I have always tried to avoid all power struggles with DD. However, I have recently been faced with some new challenges with discipline. New behaviours and I'm struggling with finding a method or perspective from which to handle such situations consistently, yet effectively.
Yesterday in the tub, DD was playing with her "scooper" (a small tupperware container). She discovered that filling it up and dumping it over the side of the tub was a new game. I was not amused. I tried showing that lack of amusement quite clearly, but that didn't stop her. She did it again and giggled. Now normally I might just let her continue with no response from me until she decides it's boring and stops. But by that time the bathroom might have flooded....I told her that if she kept doing it I'd have to take the scooper away. So of course, within a couple of seconds she had done it again. I took it away and she cried.

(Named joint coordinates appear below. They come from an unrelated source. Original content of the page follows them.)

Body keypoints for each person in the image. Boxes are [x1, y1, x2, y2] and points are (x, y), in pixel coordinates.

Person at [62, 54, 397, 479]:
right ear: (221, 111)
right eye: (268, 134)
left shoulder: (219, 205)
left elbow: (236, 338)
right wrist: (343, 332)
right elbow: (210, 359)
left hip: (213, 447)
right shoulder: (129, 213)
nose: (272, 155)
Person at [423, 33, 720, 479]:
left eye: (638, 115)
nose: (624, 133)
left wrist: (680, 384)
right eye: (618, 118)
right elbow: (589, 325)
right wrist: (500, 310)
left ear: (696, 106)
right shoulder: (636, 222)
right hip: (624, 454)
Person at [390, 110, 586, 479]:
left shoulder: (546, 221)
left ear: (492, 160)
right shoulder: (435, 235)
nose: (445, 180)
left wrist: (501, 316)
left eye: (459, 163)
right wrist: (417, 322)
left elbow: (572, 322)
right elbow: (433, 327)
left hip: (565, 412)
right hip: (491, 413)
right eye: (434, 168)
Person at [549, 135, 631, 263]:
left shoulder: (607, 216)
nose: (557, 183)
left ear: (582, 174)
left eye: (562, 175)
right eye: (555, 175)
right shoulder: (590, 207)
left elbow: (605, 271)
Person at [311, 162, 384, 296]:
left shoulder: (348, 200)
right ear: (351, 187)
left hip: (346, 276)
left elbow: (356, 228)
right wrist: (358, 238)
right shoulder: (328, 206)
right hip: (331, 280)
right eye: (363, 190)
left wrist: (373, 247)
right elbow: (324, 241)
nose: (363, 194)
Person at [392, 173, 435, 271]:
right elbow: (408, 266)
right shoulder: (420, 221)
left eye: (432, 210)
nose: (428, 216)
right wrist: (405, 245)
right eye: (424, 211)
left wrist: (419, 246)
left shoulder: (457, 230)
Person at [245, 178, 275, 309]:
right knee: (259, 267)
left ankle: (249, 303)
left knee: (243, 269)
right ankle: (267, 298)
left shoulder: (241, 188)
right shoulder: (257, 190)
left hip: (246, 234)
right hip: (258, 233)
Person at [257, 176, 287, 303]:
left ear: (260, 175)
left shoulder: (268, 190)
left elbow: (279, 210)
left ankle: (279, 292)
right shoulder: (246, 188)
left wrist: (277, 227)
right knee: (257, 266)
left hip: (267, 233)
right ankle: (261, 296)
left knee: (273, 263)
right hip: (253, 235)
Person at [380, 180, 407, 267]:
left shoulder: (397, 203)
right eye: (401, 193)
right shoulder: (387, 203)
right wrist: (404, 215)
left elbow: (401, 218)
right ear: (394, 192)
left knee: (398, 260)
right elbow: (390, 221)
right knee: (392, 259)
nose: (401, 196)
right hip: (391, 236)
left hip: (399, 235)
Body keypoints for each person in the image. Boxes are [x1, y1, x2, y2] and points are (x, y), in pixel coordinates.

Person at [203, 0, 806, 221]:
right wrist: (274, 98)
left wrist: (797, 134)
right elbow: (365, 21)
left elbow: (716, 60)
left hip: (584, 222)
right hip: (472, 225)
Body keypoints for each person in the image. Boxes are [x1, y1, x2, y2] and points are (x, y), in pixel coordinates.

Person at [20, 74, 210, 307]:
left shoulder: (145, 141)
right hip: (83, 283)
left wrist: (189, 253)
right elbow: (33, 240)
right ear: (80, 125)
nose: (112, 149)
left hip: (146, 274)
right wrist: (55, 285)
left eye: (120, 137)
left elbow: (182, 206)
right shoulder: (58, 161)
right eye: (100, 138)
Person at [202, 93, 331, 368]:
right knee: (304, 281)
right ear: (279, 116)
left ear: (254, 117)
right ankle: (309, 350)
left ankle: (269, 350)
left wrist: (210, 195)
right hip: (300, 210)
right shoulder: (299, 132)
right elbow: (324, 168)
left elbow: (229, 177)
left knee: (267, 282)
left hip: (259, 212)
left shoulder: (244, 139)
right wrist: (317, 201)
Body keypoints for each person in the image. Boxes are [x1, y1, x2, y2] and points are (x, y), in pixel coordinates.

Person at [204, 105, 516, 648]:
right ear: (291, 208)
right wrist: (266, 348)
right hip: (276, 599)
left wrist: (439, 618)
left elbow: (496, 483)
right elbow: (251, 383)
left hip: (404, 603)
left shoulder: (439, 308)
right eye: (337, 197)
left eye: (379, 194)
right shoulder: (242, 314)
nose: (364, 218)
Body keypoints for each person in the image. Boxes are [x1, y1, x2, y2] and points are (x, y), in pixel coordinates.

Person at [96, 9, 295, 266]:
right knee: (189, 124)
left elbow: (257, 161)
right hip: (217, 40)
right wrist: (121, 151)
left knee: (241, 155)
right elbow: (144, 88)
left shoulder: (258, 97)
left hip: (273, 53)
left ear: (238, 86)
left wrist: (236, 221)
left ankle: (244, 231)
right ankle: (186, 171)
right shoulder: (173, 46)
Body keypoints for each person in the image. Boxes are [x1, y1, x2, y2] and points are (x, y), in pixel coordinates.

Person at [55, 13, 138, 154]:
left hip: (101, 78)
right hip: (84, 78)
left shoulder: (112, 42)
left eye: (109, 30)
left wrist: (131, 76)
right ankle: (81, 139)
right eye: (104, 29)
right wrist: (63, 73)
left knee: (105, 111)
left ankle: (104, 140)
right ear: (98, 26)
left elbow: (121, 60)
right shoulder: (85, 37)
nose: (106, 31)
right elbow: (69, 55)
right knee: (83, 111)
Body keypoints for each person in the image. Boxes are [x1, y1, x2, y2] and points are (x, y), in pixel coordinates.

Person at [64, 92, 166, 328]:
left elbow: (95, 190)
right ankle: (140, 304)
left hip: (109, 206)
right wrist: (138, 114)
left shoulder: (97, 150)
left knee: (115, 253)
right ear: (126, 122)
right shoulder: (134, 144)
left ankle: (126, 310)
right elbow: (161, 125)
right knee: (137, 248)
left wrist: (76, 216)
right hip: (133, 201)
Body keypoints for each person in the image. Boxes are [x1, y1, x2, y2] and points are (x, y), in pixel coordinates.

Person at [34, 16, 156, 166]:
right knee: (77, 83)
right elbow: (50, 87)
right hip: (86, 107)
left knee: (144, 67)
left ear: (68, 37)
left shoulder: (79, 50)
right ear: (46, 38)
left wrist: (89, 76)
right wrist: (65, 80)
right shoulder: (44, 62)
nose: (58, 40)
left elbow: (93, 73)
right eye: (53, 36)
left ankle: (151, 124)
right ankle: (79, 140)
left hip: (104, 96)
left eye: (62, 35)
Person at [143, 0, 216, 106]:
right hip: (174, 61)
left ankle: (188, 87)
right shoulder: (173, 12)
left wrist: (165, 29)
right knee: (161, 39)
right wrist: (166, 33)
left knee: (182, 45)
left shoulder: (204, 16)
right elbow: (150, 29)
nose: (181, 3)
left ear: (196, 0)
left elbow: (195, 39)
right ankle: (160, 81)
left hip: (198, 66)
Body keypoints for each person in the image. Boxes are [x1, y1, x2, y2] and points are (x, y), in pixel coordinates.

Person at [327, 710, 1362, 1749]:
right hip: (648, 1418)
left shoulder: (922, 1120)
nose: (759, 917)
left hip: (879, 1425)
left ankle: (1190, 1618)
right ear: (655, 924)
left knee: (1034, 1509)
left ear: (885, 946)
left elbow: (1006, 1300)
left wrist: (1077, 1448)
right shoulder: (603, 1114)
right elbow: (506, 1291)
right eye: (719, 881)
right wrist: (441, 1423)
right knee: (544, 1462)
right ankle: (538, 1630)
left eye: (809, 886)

I doubted myself. Does she really understand what I said? I have never used such an expression with her. Maybe I have treated her unfairly. If she doesn't understand what I've said, how fair is this? Well, I figured....I'd started it so I needed to be consistent, at least in that moment.
I gave it back to her after a minute, and said again not to dump water and if so I would have to take it away. Well, this scenario repeated itself and eventually I took it away for good and ended tub time. She was crying, but it didn't seem like an angry cry to me, it sounded very upset. Maybe I'm just a sucker, but I felt bad.
I felt like I let her down somehow. Like I did not handle this well. I told DH about it, but he just shrugged and said he thought what I did was fine. I said "it's a natural consequence, right?" but then realized that I still had to be the big one in order to take the scooper away, so I felt like I was just using my "power" without teachign DD something.
Is there some other way to deal with something like this? If DD were older and I knew she completely understood what I was saying, I might not have such a problem. But I'm nagged with doubts that she doesn't quite grasp language enough to get what I"m saying. DH thinks I'm underestimating her and feeling guilty.
I don't want to be a wimp. I want to teach my child. But I don't want to teach her the lesson that "people bigger than you can make you do things or take things away from you".
Yesterday in the tub, DD was playing with her "scooper" (a small tupperware container). She discovered that filling it up and dumping it over the side of the tub was a new game. I was not amused. I tried showing that lack of amusement quite clearly, but that didn't stop her. She did it again and giggled. Now normally I might just let her continue with no response from me until she decides it's boring and stops. But by that time the bathroom might have flooded....I told her that if she kept doing it I'd have to take the scooper away. So of course, within a couple of seconds she had done it again. I took it away and she cried.
I doubted myself. Does she really understand what I said? I have never used such an expression with her. Maybe I have treated her unfairly. If she doesn't understand what I've said, how fair is this? Well, I figured....I'd started it so I needed to be consistent, at least in that moment.
I gave it back to her after a minute, and said again not to dump water and if so I would have to take it away. Well, this scenario repeated itself and eventually I took it away for good and ended tub time. She was crying, but it didn't seem like an angry cry to me, it sounded very upset. Maybe I'm just a sucker, but I felt bad.
I felt like I let her down somehow. Like I did not handle this well. I told DH about it, but he just shrugged and said he thought what I did was fine. I said "it's a natural consequence, right?" but then realized that I still had to be the big one in order to take the scooper away, so I felt like I was just using my "power" without teachign DD something.
Is there some other way to deal with something like this? If DD were older and I knew she completely understood what I was saying, I might not have such a problem. But I'm nagged with doubts that she doesn't quite grasp language enough to get what I"m saying. DH thinks I'm underestimating her and feeling guilty.
I don't want to be a wimp. I want to teach my child. But I don't want to teach her the lesson that "people bigger than you can make you do things or take things away from you".






If (or I should say when :LOL) I am faced with these scenarios I try to find a way for dc do do what they want (dump water on the floor) while getting what I want (no water on the floor). If it was my ds (when he was that age) I probably would have explained that water on the floor can make it slippery and dangerous then found him another container to place outside the tub to pour water into. He has fallen on wet slippery floors so he would have understood. When he was finished the bath I would have handed him a towel to help mop up the excess water. Not in a "punishment" kind of way, but just, "here ya go, lets clean up the water." matter of fact kind of way.

Why didn't I think of that? That is so ME!!